In Sireci v. State, 399 So. 2d 964, 970 (Fla. 1981), the court held that section 921.141(5) specifically defines the aggravating circumstances that may be considered by the judge and the jury, thereby rebutting any contention that a defendant lacked notice of the aggravating circumstances on which the State would rely. Applying this reasoning in Hitchcock v. State, 413 So. 2d 741 (Fla. 1982), the Court concluded that because "the statutory language of section 921.141(5) limits aggravating factors to those listed, . . . there is no reason to require the state to notify defendants of the aggravating factors that the state intends to prove." Id. at 746; See also: Cox v. State, 819 So. 2d 705, 725 (Fla. 2002); Mann v. Moore, 794 So. 2d 595, 599 (Fla. 2001); Vining v. State, 637 So. 2d 921, 927 (Fla. 1994); Medina v.
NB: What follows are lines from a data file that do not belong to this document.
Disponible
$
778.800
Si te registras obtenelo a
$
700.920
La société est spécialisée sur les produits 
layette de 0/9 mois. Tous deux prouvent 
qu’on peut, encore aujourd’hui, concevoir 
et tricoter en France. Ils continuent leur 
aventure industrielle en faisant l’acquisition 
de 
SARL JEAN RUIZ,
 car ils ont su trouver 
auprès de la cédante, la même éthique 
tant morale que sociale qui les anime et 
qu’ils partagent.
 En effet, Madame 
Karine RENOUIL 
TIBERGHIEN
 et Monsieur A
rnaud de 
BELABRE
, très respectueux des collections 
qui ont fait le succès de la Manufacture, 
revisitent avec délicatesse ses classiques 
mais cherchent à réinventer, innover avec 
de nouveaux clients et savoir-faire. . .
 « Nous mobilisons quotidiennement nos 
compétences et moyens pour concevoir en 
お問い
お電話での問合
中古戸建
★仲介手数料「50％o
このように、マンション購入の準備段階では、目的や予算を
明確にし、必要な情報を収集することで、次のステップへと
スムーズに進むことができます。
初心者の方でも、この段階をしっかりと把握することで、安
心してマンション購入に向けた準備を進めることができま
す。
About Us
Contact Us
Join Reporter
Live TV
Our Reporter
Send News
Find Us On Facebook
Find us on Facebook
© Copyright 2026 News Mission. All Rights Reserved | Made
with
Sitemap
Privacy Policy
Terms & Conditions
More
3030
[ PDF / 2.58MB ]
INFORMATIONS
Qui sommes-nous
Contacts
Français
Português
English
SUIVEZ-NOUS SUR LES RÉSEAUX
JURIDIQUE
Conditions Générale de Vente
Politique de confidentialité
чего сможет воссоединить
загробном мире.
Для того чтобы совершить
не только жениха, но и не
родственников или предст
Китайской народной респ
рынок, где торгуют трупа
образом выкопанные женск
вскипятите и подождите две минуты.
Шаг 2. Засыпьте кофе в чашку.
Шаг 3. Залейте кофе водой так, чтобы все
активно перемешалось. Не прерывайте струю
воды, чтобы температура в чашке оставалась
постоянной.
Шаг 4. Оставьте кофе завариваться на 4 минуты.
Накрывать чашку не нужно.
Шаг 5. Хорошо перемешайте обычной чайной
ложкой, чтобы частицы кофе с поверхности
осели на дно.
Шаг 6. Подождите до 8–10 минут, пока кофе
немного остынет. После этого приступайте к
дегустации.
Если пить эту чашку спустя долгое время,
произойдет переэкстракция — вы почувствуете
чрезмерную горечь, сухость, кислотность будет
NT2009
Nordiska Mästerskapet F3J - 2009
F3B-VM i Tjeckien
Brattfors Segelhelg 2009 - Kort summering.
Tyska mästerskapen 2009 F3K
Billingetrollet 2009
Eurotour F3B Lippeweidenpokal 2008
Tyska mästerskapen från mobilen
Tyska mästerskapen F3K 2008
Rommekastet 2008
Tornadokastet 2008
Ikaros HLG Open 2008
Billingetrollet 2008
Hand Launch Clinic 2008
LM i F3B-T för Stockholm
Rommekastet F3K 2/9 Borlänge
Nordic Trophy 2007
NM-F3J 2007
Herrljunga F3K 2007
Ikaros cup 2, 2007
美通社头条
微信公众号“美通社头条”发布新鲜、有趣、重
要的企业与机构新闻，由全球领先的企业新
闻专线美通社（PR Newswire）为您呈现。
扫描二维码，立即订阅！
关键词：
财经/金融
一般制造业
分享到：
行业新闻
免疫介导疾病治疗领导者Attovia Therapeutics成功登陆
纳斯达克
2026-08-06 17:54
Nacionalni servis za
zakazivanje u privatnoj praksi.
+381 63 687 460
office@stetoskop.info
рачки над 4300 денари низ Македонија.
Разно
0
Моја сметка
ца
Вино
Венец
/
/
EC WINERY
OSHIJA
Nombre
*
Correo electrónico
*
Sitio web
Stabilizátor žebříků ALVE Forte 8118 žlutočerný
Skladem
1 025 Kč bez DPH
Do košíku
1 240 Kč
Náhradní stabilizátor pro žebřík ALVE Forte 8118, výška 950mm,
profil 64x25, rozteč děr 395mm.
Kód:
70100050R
State, 466 So. 2d 1046, 1048 n.2 (Fla. 1985); Tafero v. State, 403 So. 2d 355, 361 (Fla. 1981); Menendez v. State, 368 So. 2d 1278, 1282 n.21 (Fla. 1979) (citing Spinkellink v. Wainwright, 578 F.2d 582, 609 (5th Cir. 1978)). After Ring v. Arizona, 536 U.S. 584, 122 S. Ct. 2428, 153 L. Ed. 2d 556 (2002), the court reaffirmed this principle in Kormondy v. State, 845 So. 2d 41 (Fla. 2003), and held that "Ring does not require . . . notice of the aggravating factors that the State will present at sentencing." Kormondy, 845 So. 2d at 54; See also: Grim v. State, 971 So. 2d 85, 103 (Fla. 2007); Coday v. State, 946 So. 2d 988, 1006 (Fla. 2006); Ibar v. State, 938 So. 2d 451, 473 (Fla. 2006); Winkles v. State, 894 So. 2d 842, 846 (Fla. 2005); Hodges v. State, 885 So. 2d 338, 359 nn.9-10 (Fla. 2004); Blackwelder v. State, 851 So. 2d 650, 654 (Fla. 2003); Lynch v. State, 841 So. 2d 362, 378 (Fla. 2003); Porter v. Crosby, 840 So. 2d 981, 986 (Fla. 2003).